Trabalho com estruturas porosas personalizáveis abre caminho para combater poluição e escassez de água
Um punhado de material com a capacidade de uma bolsa mágica de armazenar gases. Esta é a promessa das estruturas metal-orgânicas (MOFs, na sigla em inglês), cujo desenvolvimento rendeu o Prêmio Nobel de Química de 2025 a três pesquisadores. Susumu Kitagawa, Richard Robson e Omar Yaghi foram laureados por criar uma arquitetura molecular porosa que pode ser desenhada para capturar moléculas específicas da atmosfera ou de efluentes industriais. A capacidade de personalização é um dos trunfos da tecnologia. Os cientistas combinam nós de metal com hastes orgânicas para construir estruturas cristalinas repletas de cavidades de tamanhos definidos. O controle sobre a arquitetura permite que os poros sejam ajustados para reter seletivamente água, dióxido de carbono, metano ou outros compostos.
A pesquisa, que se estende por décadas, começou com os trabalhos pioneiros de Richard Robson na Universidade de Melbourne, na Austrália, nos anos 1980. Robson, hoje com 88 anos, demonstrou a possibilidade de criar uma estrutura ordenada e esponjosa, embora inicialmente instável. As contribuições fundamentais de Susumu Kitagawa, de 74 anos, da Universidade de Kyoto, e de Omar Yaghi, de 60 anos, da Universidade da Califórnia em Berkeley, solidificaram o campo. Kitagawa provou que os gases poderiam fluir para dentro e para fora das estruturas, enquanto Yaghi criou um MOF notavelmente estável e mostrou que suas propriedades poderiam ser racionalmente desenhadas.
As aplicações potenciais desses materiais se estendem a diversas frentes. Cientistas investigam seu uso para remover gases de efeito estufa diretamente da atmosfera e para capturar poluentes em locais industriais. Em ambientes áridos, as estruturas poderiam colher umidade do ar do deserto, uma possibilidade visionária para a obtenção de água potável. A medicina também se beneficia, com pesquisas sobre o carregamento dessas estruturas com medicamentos para liberação controlada no organismo, um método que poderia otimizar terapias como a quimioterapia.
A indústria já começou a adotar a tecnologia. Empresas utilizam as estruturas porosas em embalagens para frutas, onde liberam gradualmente substâncias que retardam o amadurecimento durante o transporte de longa distância. O comitê do Nobel comparou a capacidade de armazenamento dos MOFs à bolsa aparentemente sem fundo da personagem Hermione Granger, da série “Harry Potter”, ilustrando seu potencial extraordinário.
A transição do laboratório para o mundo real, no entanto, apresenta obstáculos. Muitos MOFs atingem sua máxima capacidade de armazenamento em condições de baixa temperatura e alta pressão, um desafio logístico e econômico para aplicações em larga escala. Apesar disso, o campo é vibrante, com dezenas de milhares de estruturas diferentes já sintetizadas por pesquisadores ao redor do globo.
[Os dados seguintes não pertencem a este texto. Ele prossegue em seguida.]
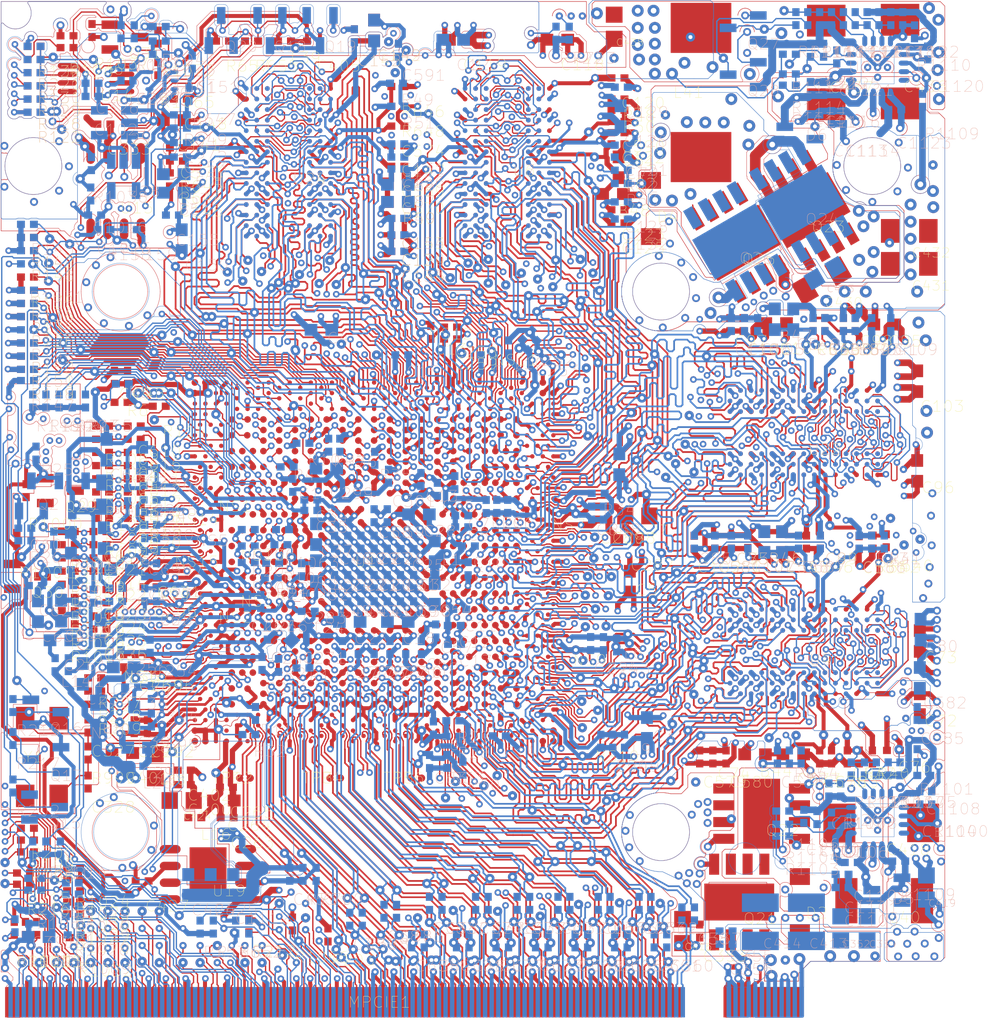
<source format=kicad_pcb>
(kicad_pcb (version 20211014) (generator pcbnew)

  (general
    (thickness 1.6)
  )

  (paper "A4")
  (layers
    (0 "F.Cu" signal)
    (31 "B.Cu" signal)
    (32 "B.Adhes" user "B.Adhesive")
    (33 "F.Adhes" user "F.Adhesive")
    (34 "B.Paste" user)
    (35 "F.Paste" user)
    (36 "B.SilkS" user "B.Silkscreen")
    (37 "F.SilkS" user "F.Silkscreen")
    (38 "B.Mask" user)
    (39 "F.Mask" user)
    (40 "Dwgs.User" user "User.Drawings")
    (41 "Cmts.User" user "User.Comments")
    (42 "Eco1.User" user "User.Eco1")
    (43 "Eco2.User" user "User.Eco2")
    (44 "Edge.Cuts" user)
    (45 "Margin" user)
    (46 "B.CrtYd" user "B.Courtyard")
    (47 "F.CrtYd" user "F.Courtyard")
    (48 "B.Fab" user)
    (49 "F.Fab" user)
    (50 "User.1" user)
    (51 "User.2" user)
    (52 "User.3" user)
    (53 "User.4" user)
    (54 "User.5" user)
    (55 "User.6" user)
    (56 "User.7" user)
    (57 "User.8" user)
    (58 "User.9" user)
  )

  (setup
    (pad_to_mask_clearance 0)
    (pcbplotparams
      (layerselection 0x00010fc_ffffffff)
      (disableapertmacros false)
      (usegerberextensions false)
      (usegerberattributes true)
      (usegerberadvancedattributes true)
      (creategerberjobfile true)
      (svguseinch false)
      (svgprecision 6)
      (excludeedgelayer true)
      (plotframeref false)
      (viasonmask false)
      (mode 1)
      (useauxorigin false)
      (hpglpennumber 1)
      (hpglpenspeed 20)
      (hpglpendiameter 15.000000)
      (dxfpolygonmode true)
      (dxfimperialunits true)
      (dxfusepcbnewfont true)
      (psnegative false)
      (psa4output false)
      (plotreference true)
      (plotvalue true)
      (plotinvisibletext false)
      (sketchpadsonfab false)
      (subtractmaskfromsilk false)
      (outputformat 1)
      (mirror false)
      (drillshape 1)
      (scaleselection 1)
      (outputdirectory "")
    )
  )

  (net 0 "")
  (net 1 "1.8V_REG")
  (net 2 "LVDDR")
  (net 3 "VDD_CORE")
  (net 4 "MPVDD")
  (net 5 "N16909622")
  (net 6 "N18849793")
  (net 7 "N18850036")
  (net 8 "N18859523")
  (net 9 "N18859284")
  (net 10 "N18866844")
  (net 11 "N18866342")
  (net 12 "N18875755")
  (net 13 "N18875830")
  (net 14 "N22176053")
  (net 15 "AGND")
  (net 16 "+3VRUN")
  (net 17 "+5VRUN")
  (net 18 "N22665126")
  (net 19 "N22665706")
  (net 20 "VREF_22665604")
  (net 21 "N22665484")
  (net 22 "N22672706")
  (net 23 "N22673014")
  (net 24 "VREF")
  (net 25 "N22672632")
  (net 26 "VDDRHA1")
  (net 27 "N16910486")
  (net 28 "VDDRHA2")
  (net 29 "N16909667")
  (net 30 "VDDRHB1")
  (net 31 "N16910998")
  (net 32 "LPVDD")
  (net 33 "N22176268")
  (net 34 "VDDRHB2")
  (net 35 "N16909550")
  (net 36 "DPLL_PVDD")
  (net 37 "N22176582")
  (net 38 "PCIE_PVDD")
  (net 39 "VDD2DI")
  (net 40 "N22176225")
  (net 41 "VDD1DI")
  (net 42 "N22175888")
  (net 43 "A2VDD")
  (net 44 "DPLL_VDDC")
  (net 45 "N22175956")
  (net 46 "AVDD")
  (net 47 "N22175870")
  (net 48 "DPA_VDDR")
  (net 49 "N22175859")
  (net 50 "DPA_PVDD")
  (net 51 "N22175966")
  (net 52 "N16909654")
  (net 53 "N22276438")
  (net 54 "PCIE_TXN15")
  (net 55 "N22276387")
  (net 56 "PCIE_TXP15")
  (net 57 "N22276563")
  (net 58 "PCIE_TXN14")
  (net 59 "N22276557")
  (net 60 "PCIE_TXP14")
  (net 61 "N22276551")
  (net 62 "PCIE_TXN13")
  (net 63 "N22276545")
  (net 64 "PCIE_TXP13")
  (net 65 "N22276539")
  (net 66 "PCIE_TXN12")
  (net 67 "N22276533")
  (net 68 "PCIE_TXP12")
  (net 69 "N22276527")
  (net 70 "PCIE_TXN11")
  (net 71 "N22276496")
  (net 72 "PCIE_TXP11")
  (net 73 "N22276444")
  (net 74 "PCIE_TXN10")
  (net 75 "N22276440")
  (net 76 "PCIE_TXP10")
  (net 77 "N22276389")
  (net 78 "PCIE_TXN9")
  (net 79 "N22276565")
  (net 80 "PCIE_TXP9")
  (net 81 "N22276559")
  (net 82 "PCIE_TXN8")
  (net 83 "N22276553")
  (net 84 "PCIE_TXP8")
  (net 85 "N22276547")
  (net 86 "PCIE_TXN7")
  (net 87 "N22276541")
  (net 88 "PCIE_TXP7")
  (net 89 "N22276535")
  (net 90 "PCIE_TXN6")
  (net 91 "N22276529")
  (net 92 "PCIE_TXP6")
  (net 93 "N22276498")
  (net 94 "PCIE_TXN5")
  (net 95 "N22276446")
  (net 96 "PCIE_TXP5")
  (net 97 "N22276442")
  (net 98 "PCIE_TXN4")
  (net 99 "N22276391")
  (net 100 "PCIE_TXP4")
  (net 101 "N22276385")
  (net 102 "PCIE_TXN3")
  (net 103 "N22276561")
  (net 104 "PCIE_TXP3")
  (net 105 "N22276555")
  (net 106 "PCIE_TXN2")
  (net 107 "N22276549")
  (net 108 "PCIE_TXP2")
  (net 109 "N22276543")
  (net 110 "PCIE_TXN1")
  (net 111 "N22276537")
  (net 112 "PCIE_TXP1")
  (net 113 "N22276531")
  (net 114 "PCIE_TXN0")
  (net 115 "N22276525")
  (net 116 "PCIE_TXP0")
  (net 117 "N22176231")
  (net 118 "N22176381")
  (net 119 "N22175861")
  (net 120 "VDDR3")
  (net 121 "N16912873")
  (net 122 "N16919383")
  (net 123 "N16919381")
  (net 124 "DPB_PVDD")
  (net 125 "N22175699")
  (net 126 "N16919174")
  (net 127 "DPB_VDDR")
  (net 128 "N22176186")
  (net 129 "N16919368")
  (net 130 "N22625904")
  (net 131 "N22665594")
  (net 132 "N22672648")
  (net 133 "PCIE_VDDC")
  (net 134 "N16910916")
  (net 135 "N22665740")
  (net 136 "N22673140")
  (net 137 "N22665412")
  (net 138 "N22665400")
  (net 139 "N22665482")
  (net 140 "N22672636")
  (net 141 "N22672640")
  (net 142 "G_PWR_SRC")
  (net 143 "N22672644")
  (net 144 "N22176881")
  (net 145 "N22176083")
  (net 146 "D+")
  (net 147 "D-")
  (net 148 "+BBP")
  (net 149 "N22665296")
  (net 150 "N18850055")
  (net 151 "N18859640")
  (net 152 "N18859449")
  (net 153 "N18876007")
  (net 154 "N18876029")
  (net 155 "N18850604")
  (net 156 "N18866671")
  (net 157 "N18866513")
  (net 158 "N18876394")
  (net 159 "N18850123")
  (net 160 "N18859575")
  (net 161 "N18867037")
  (net 162 "DPA0P")
  (net 163 "DVI_CLK-")
  (net 164 "DPA1P")
  (net 165 "DVI_TX0-")
  (net 166 "DPA1N")
  (net 167 "DVI_TX0+")
  (net 168 "DPB0P")
  (net 169 "DVIB_CLK-")
  (net 170 "DPB1P")
  (net 171 "DVIB_TX0-")
  (net 172 "DPA0N")
  (net 173 "DVI_CLK+")
  (net 174 "DPA2P")
  (net 175 "DVI_TX1-")
  (net 176 "DPA2N")
  (net 177 "DVI_TX1+")
  (net 178 "DPA3P")
  (net 179 "DVI_TX2-")
  (net 180 "DPA3N")
  (net 181 "DVI_TX2+")
  (net 182 "DPB0N")
  (net 183 "DVIB_CLK+")
  (net 184 "DPB1N")
  (net 185 "DVIB_TX0+")
  (net 186 "DPB2P")
  (net 187 "DVIB_TX1-")
  (net 188 "DPB2N")
  (net 189 "DVIB_TX1+")
  (net 190 "DPB3P")
  (net 191 "DVIB_TX2-")
  (net 192 "DPB3N")
  (net 193 "DVIB_TX2+")
  (net 194 "N22274400")
  (net 195 "DVI_DETECT")
  (net 196 "N22540247")
  (net 197 "N22538866")
  (net 198 "N22794094")
  (net 199 "N22798927")
  (net 200 "N22276906")
  (net 201 "I2C_CLK")
  (net 202 "I2C_DAT")
  (net 203 "BL_ENA")
  (net 204 "FPVCC")
  (net 205 "TXCLK_L+")
  (net 206 "TXCLK_L-")
  (net 207 "TXOUT_L0+")
  (net 208 "TXOUT_L0-")
  (net 209 "TXOUT_L1+")
  (net 210 "TXOUT_L1-")
  (net 211 "TXOUT_L2+")
  (net 212 "TXOUT_L2-")
  (net 213 "TXOUT_L3+")
  (net 214 "TXOUT_L3-")
  (net 215 "BL_BRIGHT")
  (net 216 "TXCLK_U+")
  (net 217 "TXCLK_U-")
  (net 218 "TXOUT_U0+")
  (net 219 "TXOUT_U0-")
  (net 220 "TXOUT_U1+")
  (net 221 "TXOUT_U1-")
  (net 222 "TXOUT_U2+")
  (net 223 "TXOUT_U2-")
  (net 224 "TXOUT_U3+")
  (net 225 "TXOUT_U3-")
  (net 226 "PCIE_RST#")
  (net 227 "PCIE_RXN0")
  (net 228 "PCIE_RXN1")
  (net 229 "PCIE_RXN10")
  (net 230 "PCIE_RXN11")
  (net 231 "PCIE_RXN12")
  (net 232 "PCIE_RXN13")
  (net 233 "PCIE_RXN14")
  (net 234 "PCIE_RXN15")
  (net 235 "PCIE_RXN2")
  (net 236 "PCIE_RXN3")
  (net 237 "PCIE_RXN4")
  (net 238 "PCIE_RXN5")
  (net 239 "PCIE_RXN6")
  (net 240 "PCIE_RXN7")
  (net 241 "PCIE_RXN8")
  (net 242 "PCIE_RXN9")
  (net 243 "PCIE_RXP0")
  (net 244 "PCIE_RXP1")
  (net 245 "PCIE_RXP10")
  (net 246 "PCIE_RXP11")
  (net 247 "PCIE_RXP12")
  (net 248 "PCIE_RXP13")
  (net 249 "PCIE_RXP14")
  (net 250 "PCIE_RXP15")
  (net 251 "PCIE_RXP2")
  (net 252 "PCIE_RXP3")
  (net 253 "PCIE_RXP4")
  (net 254 "PCIE_RXP5")
  (net 255 "PCIE_RXP6")
  (net 256 "PCIE_RXP7")
  (net 257 "PCIE_RXP8")
  (net 258 "PCIE_RXP9")
  (net 259 "N22275059")
  (net 260 "PCIE_REFCLKP")
  (net 261 "PCIE_REFCLKN")
  (net 262 "CLK_REQB*")
  (net 263 "N22778501")
  (net 264 "N22778505")
  (net 265 "N22274460")
  (net 266 "N22275940")
  (net 267 "AC_BAT")
  (net 268 "N22274456")
  (net 269 "N22275399")
  (net 270 "N22276217")
  (net 271 "N22276768")
  (net 272 "N22774274")
  (net 273 "N22628117")
  (net 274 "SMB_CLK")
  (net 275 "SMB_DAT")
  (net 276 "THERM#")
  (net 277 "TV_COMP_B_PB")
  (net 278 "TV_CR_PR")
  (net 279 "TV_Y_G")
  (net 280 "VGA_BLU")
  (net 281 "DDC1CLK")
  (net 282 "DDC1DATA")
  (net 283 "VGA_GRN")
  (net 284 "HSYNC")
  (net 285 "VGA_RED")
  (net 286 "VSYNC")
  (net 287 "N16912894")
  (net 288 "N16909921")
  (net 289 "MB_THERM#")
  (net 290 "PBAT_SMBCLK")
  (net 291 "PBAT_SMBDAT")
  (net 292 "BB_ENA")
  (net 293 "N22672692")
  (net 294 "POW_SW0")
  (net 295 "N22672726")
  (net 296 "POW_SW1")
  (net 297 "N22316530")
  (net 298 "N22316558")
  (net 299 "CTFB")
  (net 300 "N22177921")
  (net 301 "N22665692")
  (net 302 "N22672940")
  (net 303 "N22665180")
  (net 304 "N22672861")
  (net 305 "N2080875267")
  (net 306 "OPT_BL_ENA")
  (net 307 "DDC2CLK")
  (net 308 "DDC2DATA")
  (net 309 "DDC4CLK")
  (net 310 "DDC4DATA")
  (net 311 "N22471791")
  (net 312 "VHAD0")
  (net 313 "GPIO0")
  (net 314 "GPIO1")
  (net 315 "GPIO2")
  (net 316 "GPIO3")
  (net 317 "GPIO5")
  (net 318 "GPIO9")
  (net 319 "GPIO11")
  (net 320 "GPIO12")
  (net 321 "GPIO13")
  (net 322 "GPIO8")
  (net 323 "GPIO22")
  (net 324 "VID_0")
  (net 325 "VID_1")
  (net 326 "VID_2")
  (net 327 "VID_3")
  (net 328 "VID_4")
  (net 329 "VID_5")
  (net 330 "VID_6")
  (net 331 "VID_7")
  (net 332 "DVALID")
  (net 333 "PSYNC")
  (net 334 "DDC3DATA")
  (net 335 "DDC3CLK")
  (net 336 "BLON_PWM")
  (net 337 "N22176754")
  (net 338 "DVI_HPD2")
  (net 339 "DVI_HPD3")
  (net 340 "N22625856")
  (net 341 "RUNPWROK")
  (net 342 "OTEMP#")
  (net 343 "THERM_SCLK")
  (net 344 "N21377273")
  (net 345 "THERM_SDAT")
  (net 346 "N21377265")
  (net 347 "N21360761")
  (net 348 "N17821681")
  (net 349 "N17821689")
  (net 350 "MEM_ID0")
  (net 351 "MEM_ID1")
  (net 352 "MEM_ID2")
  (net 353 "MEM_ID3")
  (net 354 "RUNPWROK_1")
  (net 355 "N22175845")
  (net 356 "VIN_22665782")
  (net 357 "VIN")
  (net 358 "N16919725")
  (net 359 "N16919341")
  (net 360 "N2080875268")
  (net 361 "N22176800")
  (net 362 "N16920644")
  (net 363 "N16919162")
  (net 364 "CLKA0#")
  (net 365 "CLKA0")
  (net 366 "CLKB0#")
  (net 367 "CLKB0")
  (net 368 "CLKA1#")
  (net 369 "CLKA1")
  (net 370 "CLKB1#")
  (net 371 "CLKB1")
  (net 372 "SCLK")
  (net 373 "CASA#0")
  (net 374 "CASA#1")
  (net 375 "CKEA0")
  (net 376 "CKEA1")
  (net 377 "CSA0_0#")
  (net 378 "CSA1_0#")
  (net 379 "MDA0")
  (net 380 "MDA1")
  (net 381 "MDA10")
  (net 382 "MDA11")
  (net 383 "MDA12")
  (net 384 "MDA13")
  (net 385 "MDA14")
  (net 386 "MDA15")
  (net 387 "MDA16")
  (net 388 "MDA17")
  (net 389 "MDA18")
  (net 390 "MDA19")
  (net 391 "MDA2")
  (net 392 "MDA20")
  (net 393 "MDA21")
  (net 394 "MDA22")
  (net 395 "MDA23")
  (net 396 "MDA24")
  (net 397 "MDA25")
  (net 398 "MDA26")
  (net 399 "MDA27")
  (net 400 "MDA28")
  (net 401 "MDA29")
  (net 402 "MDA3")
  (net 403 "MDA30")
  (net 404 "MDA31")
  (net 405 "MDA32")
  (net 406 "MDA33")
  (net 407 "MDA34")
  (net 408 "MDA35")
  (net 409 "MDA36")
  (net 410 "MDA37")
  (net 411 "MDA38")
  (net 412 "MDA39")
  (net 413 "MDA4")
  (net 414 "MDA40")
  (net 415 "MDA41")
  (net 416 "MDA42")
  (net 417 "MDA43")
  (net 418 "MDA44")
  (net 419 "MDA45")
  (net 420 "MDA46")
  (net 421 "MDA47")
  (net 422 "MDA48")
  (net 423 "MDA49")
  (net 424 "MDA5")
  (net 425 "MDA50")
  (net 426 "MDA51")
  (net 427 "MDA52")
  (net 428 "MDA53")
  (net 429 "MDA54")
  (net 430 "MDA55")
  (net 431 "MDA56")
  (net 432 "MDA57")
  (net 433 "MDA58")
  (net 434 "MDA59")
  (net 435 "MDA6")
  (net 436 "MDA60")
  (net 437 "MDA61")
  (net 438 "MDA62")
  (net 439 "MDA63")
  (net 440 "MDA7")
  (net 441 "MDA8")
  (net 442 "MDA9")
  (net 443 "DQMA#0")
  (net 444 "DQMA#1")
  (net 445 "DQMA#2")
  (net 446 "DQMA#3")
  (net 447 "DQMA#4")
  (net 448 "DQMA#5")
  (net 449 "DQMA#6")
  (net 450 "DQMA#7")
  (net 451 "MAA0")
  (net 452 "MAA1")
  (net 453 "MAA10")
  (net 454 "MAA11")
  (net 455 "MAA2")
  (net 456 "MAA3")
  (net 457 "MAA4")
  (net 458 "MAA5")
  (net 459 "MAA6")
  (net 460 "MAA7")
  (net 461 "MAA8")
  (net 462 "MAA9")
  (net 463 "MAA12")
  (net 464 "A_BA0")
  (net 465 "A_BA1")
  (net 466 "A_BA2")
  (net 467 "ODTA0")
  (net 468 "ODTA1")
  (net 469 "QSA0")
  (net 470 "QSA#0")
  (net 471 "QSA1")
  (net 472 "QSA#1")
  (net 473 "QSA2")
  (net 474 "QSA#2")
  (net 475 "QSA3")
  (net 476 "QSA#3")
  (net 477 "QSA4")
  (net 478 "QSA#4")
  (net 479 "QSA5")
  (net 480 "QSA#5")
  (net 481 "QSA6")
  (net 482 "QSA#6")
  (net 483 "QSA7")
  (net 484 "QSA#7")
  (net 485 "RASA#0")
  (net 486 "RASA#1")
  (net 487 "WEA#0")
  (net 488 "WEA#1")
  (net 489 "CASB#0")
  (net 490 "CASB#1")
  (net 491 "CKEB0")
  (net 492 "CKEB1")
  (net 493 "CSB0_0#")
  (net 494 "CSB1_0#")
  (net 495 "MDB0")
  (net 496 "MDB1")
  (net 497 "MDB10")
  (net 498 "MDB11")
  (net 499 "MDB12")
  (net 500 "MDB13")
  (net 501 "MDB14")
  (net 502 "MDB15")
  (net 503 "MDB16")
  (net 504 "MDB17")
  (net 505 "MDB18")
  (net 506 "MDB19")
  (net 507 "MDB2")
  (net 508 "MDB20")
  (net 509 "MDB21")
  (net 510 "MDB22")
  (net 511 "MDB23")
  (net 512 "MDB24")
  (net 513 "MDB25")
  (net 514 "MDB26")
  (net 515 "MDB27")
  (net 516 "MDB28")
  (net 517 "MDB29")
  (net 518 "MDB3")
  (net 519 "MDB30")
  (net 520 "MDB31")
  (net 521 "MDB32")
  (net 522 "MDB33")
  (net 523 "MDB34")
  (net 524 "MDB35")
  (net 525 "MDB36")
  (net 526 "MDB37")
  (net 527 "MDB38")
  (net 528 "MDB39")
  (net 529 "MDB4")
  (net 530 "MDB40")
  (net 531 "MDB41")
  (net 532 "MDB42")
  (net 533 "MDB43")
  (net 534 "MDB44")
  (net 535 "MDB45")
  (net 536 "MDB46")
  (net 537 "MDB47")
  (net 538 "MDB48")
  (net 539 "MDB49")
  (net 540 "MDB5")
  (net 541 "MDB50")
  (net 542 "MDB51")
  (net 543 "MDB52")
  (net 544 "MDB53")
  (net 545 "MDB54")
  (net 546 "MDB55")
  (net 547 "MDB56")
  (net 548 "MDB57")
  (net 549 "MDB58")
  (net 550 "MDB59")
  (net 551 "MDB6")
  (net 552 "MDB60")
  (net 553 "MDB61")
  (net 554 "MDB62")
  (net 555 "MDB63")
  (net 556 "MDB7")
  (net 557 "MDB8")
  (net 558 "MDB9")
  (net 559 "DQMB#0")
  (net 560 "DQMB#1")
  (net 561 "DQMB#2")
  (net 562 "DQMB#3")
  (net 563 "DQMB#4")
  (net 564 "DQMB#5")
  (net 565 "DQMB#6")
  (net 566 "DQMB#7")
  (net 567 "MAB0")
  (net 568 "MAB1")
  (net 569 "MAB10")
  (net 570 "MAB11")
  (net 571 "MAB2")
  (net 572 "MAB3")
  (net 573 "MAB4")
  (net 574 "MAB5")
  (net 575 "MAB6")
  (net 576 "MAB7")
  (net 577 "MAB8")
  (net 578 "MAB9")
  (net 579 "MAB12")
  (net 580 "B_BA0")
  (net 581 "B_BA1")
  (net 582 "B_BA2")
  (net 583 "ODTB0")
  (net 584 "ODTB1")
  (net 585 "QSB0")
  (net 586 "QSB#0")
  (net 587 "QSB1")
  (net 588 "QSB#1")
  (net 589 "QSB2")
  (net 590 "QSB#2")
  (net 591 "QSB3")
  (net 592 "QSB#3")
  (net 593 "QSB4")
  (net 594 "QSB#4")
  (net 595 "QSB5")
  (net 596 "QSB#5")
  (net 597 "QSB6")
  (net 598 "QSB#6")
  (net 599 "QSB7")
  (net 600 "QSB#7")
  (net 601 "RASB#0")
  (net 602 "RASB#1")
  (net 603 "WEB#0")
  (net 604 "WEB#1")
  (net 605 "N22625885")
  (net 606 "N22625842")

  (footprint "lib:RES1005_1" (layer "F.Cu") (at -51.797999 28.009995 -90))

  (footprint "lib:GEOM0009_1" (layer "F.Cu") (at -25.498001 42.609991 -90))

  (footprint "lib:RES1005_1" (layer "F.Cu") (at 8.702007 24.610002 180))

  (footprint "lib:CAP1005_1" (layer "F.Cu") (at -23.698004 9.559994 90))

  (footprint "lib:RES1005_1" (layer "F.Cu") (at -51.298 6.509987 90))

  (footprint "lib:RES1005_1" (layer "F.Cu") (at -46.898009 2.309996))

  (footprint "lib:CAP1005_1" (layer "F.Cu") (at -45.998011 9.410007 -90))

  (footprint "lib:CAPT7343_2_0H_1" (layer "F.Cu") (at 13.101998 62.410003 -90))

  (footprint "lib:RES1005_1" (layer "F.Cu") (at -51.797999 63.71 -90))

  (footprint "lib:CAPT7343_2_8H_1" (layer "F.Cu") (at 8.802007 4.609991))

  (footprint "lib:CAP1005_1" (layer "F.Cu") (at -40.197997 7.509985 90))

  (footprint "lib:CAP1005_1" (layer "F.Cu") (at -43.69799 36.310004 -90))

  (footprint "lib:TP055PRI_1" (layer "F.Cu") (at -28.048008 59.010009))

  (footprint "lib:CAP1005_1" (layer "F.Cu") (at -23.698004 17.860003 -90))

  (footprint "lib:GEOM0001_1" (layer "F.Cu") (at -42.097993 58.109986))

  (footprint "lib:RES1608_0_8H_1" (layer "F.Cu") (at 3.401992 57.209988 -90))

  (footprint "lib:RES1005_1" (layer "F.Cu") (at -51.797999 64.609998 -90))

  (footprint "lib:RES1005_1" (layer "F.Cu") (at -48.698005 40.309996 -90))

  (footprint "lib:RES1005_1" (layer "F.Cu") (at -48.698005 41.309994 -90))

  (footprint "lib:CAP1005_1" (layer "F.Cu") (at -6.998012 15.909994 -90))

  (footprint "lib:RES1005_1" (layer "F.Cu") (at -34.798008 3.109994 -90))

  (footprint "lib:RES1005_1" (layer "F.Cu") (at -48.298006 67.560005 -90))

  (footprint "lib:RES1608_0_8H_1" (layer "F.Cu") (at -7.372993 14.709996 90))

  (footprint "lib:GEOM0010_1" (layer "F.Cu") (at -38.098001 66.309995 90))

  (footprint "lib:TP055PRI_1" (layer "F.Cu") (at -28.848007 59.010009))

  (footprint "lib:RES1005_1" (layer "F.Cu") (at -41.897993 2.809995))

  (footprint "lib:CAP1005_1" (layer "F.Cu") (at -40.497996 14.109998 90))

  (footprint "lib:RES1005_1" (layer "F.Cu") (at -6.998012 8.359996 90))

  (footprint "lib:CAP1608_0_89H_1" (layer "F.Cu") (at -44.598013 57.109988 -90))

  (footprint "lib:CAP3216_1" (layer "F.Cu")
    (tedit 0) (tstam
... [4058773 chars truncated]
</source>
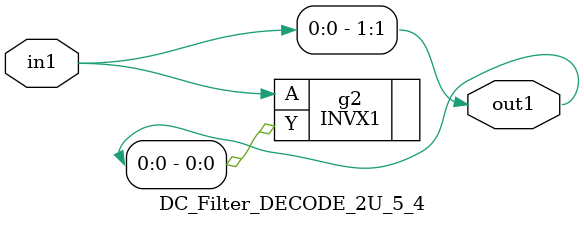
<source format=v>
`timescale 1ps / 1ps


module DC_Filter_DECODE_2U_5_4(in1, out1);
  input in1;
  output [1:0] out1;
  wire in1;
  wire [1:0] out1;
  assign out1[1] = in1;
  INVX1 g2(.A (in1), .Y (out1[0]));
endmodule



</source>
O anúncio do prêmio pegou os laureados em momentos distintos. Yaghi recebeu a notícia durante uma escala no aeroporto de Frankfurt. Kitagawa, inicialmente cético, atendeu o telefone o pensando ser uma ligação de telemarketing. Já o octogenário Robson, em sua casa em Melbourne, declarou-se surpreso e feliz com a honraria, que chega em uma fase tardia de sua vida e carreira. O prêmio reconhece uma conquista científica e a abertura de um novo capítulo na química de materiais, com implicações profundas para o futuro do planeta.